I'm in both a mood for politics and religion, so I think I'll write today about Catholic universities and the crisis between maintaining a Catholic identity or an open atmosphere. This Catholic Online article talks about the problems that arise when school administrators make tolerance their guiding principle instead of doctrine. This is the case at places like DePaul University where the guiding principle seems to be "Don't argue with the non-white students." Thomas Klocek's ongoing case in arguing with a Palestinian student group should be enough evidence of DePaul worried more about looking "intolerant" than "engaging." Why shouldn't the students be engaged in argument about their positions, especially when those positions contradict Catholic teaching? Many of the conservative positions I hold on use of military force, economics and religion were held in contempt at Southern Illinois, but arguing with my teachers gave me a chance to defend my positions and reinforce my own knowledge of the subjects. Some of my positions were changed to becoming more conservative than they were prior to attending SIU thanks to those teachers.

Regardless of my opinions, what are Catholic schools to do? Do they ignore the non-Catholics in their midst and go to a position where they conform completely to Catholic doctrine, or is there wiggle room? Notre Dame would find that it was a shadow of its former self if the party atmosphere was removed. DePaul would have difficulty maintaining its reputation for tolerance if it started kicking socialists out of the faculty. DePaul even has a "Queer Studies" minor. Considering that the GLBT community is considered disordered according to the Catechism, it's very surprising to see such a thing in a Catholic university catalog.
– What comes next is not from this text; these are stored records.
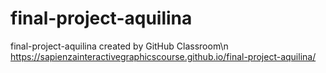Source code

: # final-project-aquilina
final-project-aquilina created by GitHub Classroom\n
https://sapienzainteractivegraphicscourse.github.io/final-project-aquilina/
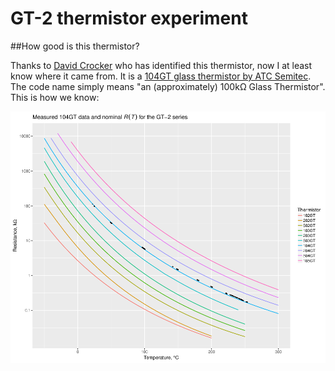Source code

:# GT-2 thermistor experiment

##How good is this thermistor?

Thanks to [David Crocker](https://github.com/dc42) who has identified this thermistor, now I at least know where it came from. It is a [104GT glass thermistor by ATC Semitec](http://www.atcsemitec.co.uk/gt-2-glass-thermistors.html). The code name simply means "an (approximately) 100k&Omega; Glass Thermistor". This is how we know:

![measured data](measurements.png)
Ultimately, though, those who teach these classes should ask themselves if they're offering it as an alternative view or giving support against Church teachings. If it's the first, how the classes are presented are going to be very important. The second option then creates a problem where a Catholic university is standing in opposition of the Church. At what point is that position enough to remove a university from its status as a Catholic school?

I would like to see more Catholic schools reassert their identity by coming more in line with the Catechism and with the ideals presented in Pope John Paul II's letter Ex Corde Ecclesiae, but it's very difficult to do that and make sure you can keep a steady flow of students. Less money means fewer teachers and fewer ideas to toss around. Finding groups on campus who are at odds with Catholic teaching, such as Communists or pro-abortion groups, could lead people to believe that the faculty and administration have given their blessing to said groups. When that happens, those who oppose such groups also believe that the groups in question are given some kind of insulation from criticism. This is how it appears to me at DePaul in the Klocek case.

At the same time, I don't think that the schools need to remove all traces of heterodoxy from the campus. Exposing the students to people and ideas they never encountered prior to attending college is a good thing. Such exposure may reinforce their previously-held beliefs, and some beliefs may change. The students must also be allowed to make judgments about what they've seen, even if said judgments go against what the college has in mind. Catholic school administrators and faculty must be clearer in presenting material that may contradict Church teaching. The viewpoints that contradict Church teaching should be taught in such a way to clearly explain where it differs and why, even to the point of making the teachers uncomfortable. If you teach at a Catholic university, shouldn't you at least present the Catholic viewpoint as a valid one worthy of supporting above others? Doing otherwise would seem like biting the hand that feeds you. Showing mercy and charity in the academic world does not mean always allowing sanctuary for those who oppose the Catholic Church. It is high time Catholic administrators remember that. Expose students to heterodox ideas, but do not place them on the same moral level as Catholic teaching. Doing that only leads to replacing God with whatever is convenient.